Irritated by criticism of France in the British press, the French Embassy in London has just issued a statement pointing out that actually a lot of things are better, and indeed done better, in France.

Whereas the British NHS is “ailing”, the French Health Service is rated by the World Health Organisation the best in the world. Social benefits, especially for mothers, are high and cherished. French infrastructure – roads and railways – is far superior to ours, and rail travel is a good deal cheaper. Britain dithers over the building of high-speed rail lines: France has got on and built them. Energy costs are also lower in France, and state-owned French energy companies have been buying up privatised British ones. French expertise will be employed in the construction – and perhaps the operation – of new nuclear power stations planned for England. For a sclerotic statist economy, France doesn’t do badly, and for its GDP is less reliant than ours on the high-level gambling that goes by the name of investment banking in the UK and the USA.

Francois Mr Hollande is in trouble partly because he is an uninspiring figure.
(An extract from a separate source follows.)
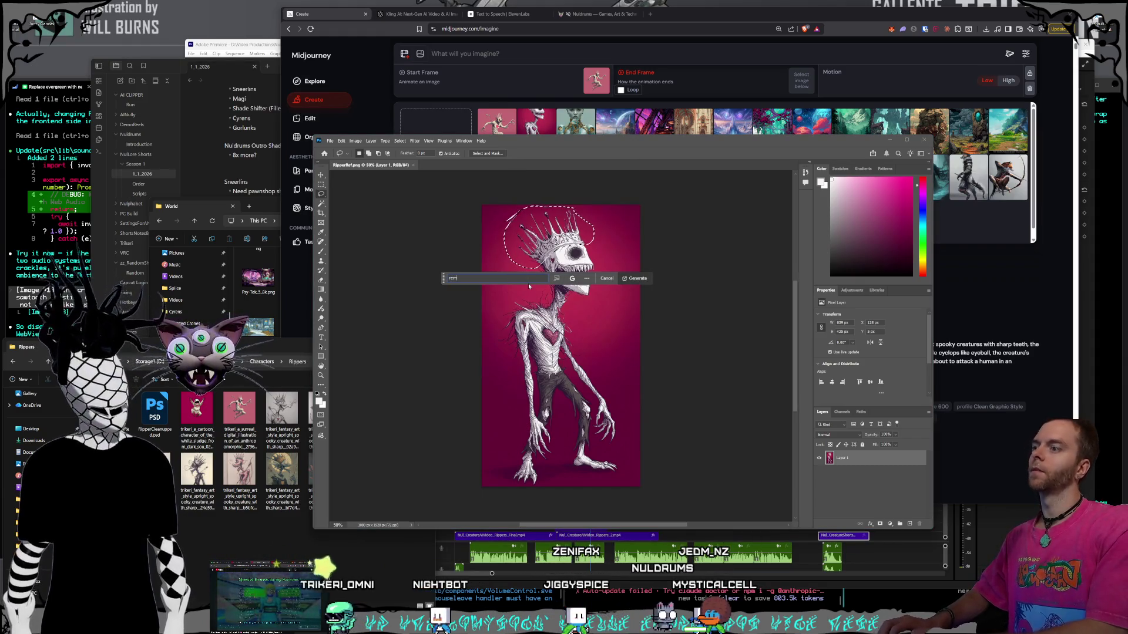
type("ove the crown")
type(" from the top of this")
type(" creatures")
type("head and just giv")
His popularity rating is lower than that of any of his predecessors as president of the Fifth Republic – but then few had high expectations of him when he was elected. It’s quite possible that his Socialist party will be voted into third place in the European elections and that Marine Le Pen’s Front National will come first. A vote for the eurosceptic FN would, like a vote for its British counterpart Ukip here, indicate a level of discontent with the political class, but it certainly wouldn’t be an expression of support for the sort of reforms that would give France a less statist, more market-oriented, economy. Quite the contrary. The FN is a Protectionist party whose distrust of the market economy and the Money Power far exceeds president Mr Hollande’s.

The truth is that the French are a fiercely individualistic people, which is why they respect privacy and have strong laws to defend it. They have always had a dislike of paying taxes – which is why indirect ones are high – but nevertheless regard a strong State as a necessary means of defence against what they perceive as the anarchic nature of Anglo-American capitalism which they regard with deep distrust on account of its perceived disregard for social values. Mr Hollande may well prove to be a one-term president, but France will continue to be more statist than Britain, and both countries will, in their different ways, continue to muddle through. Which most of the time is the best that most of us can hope for.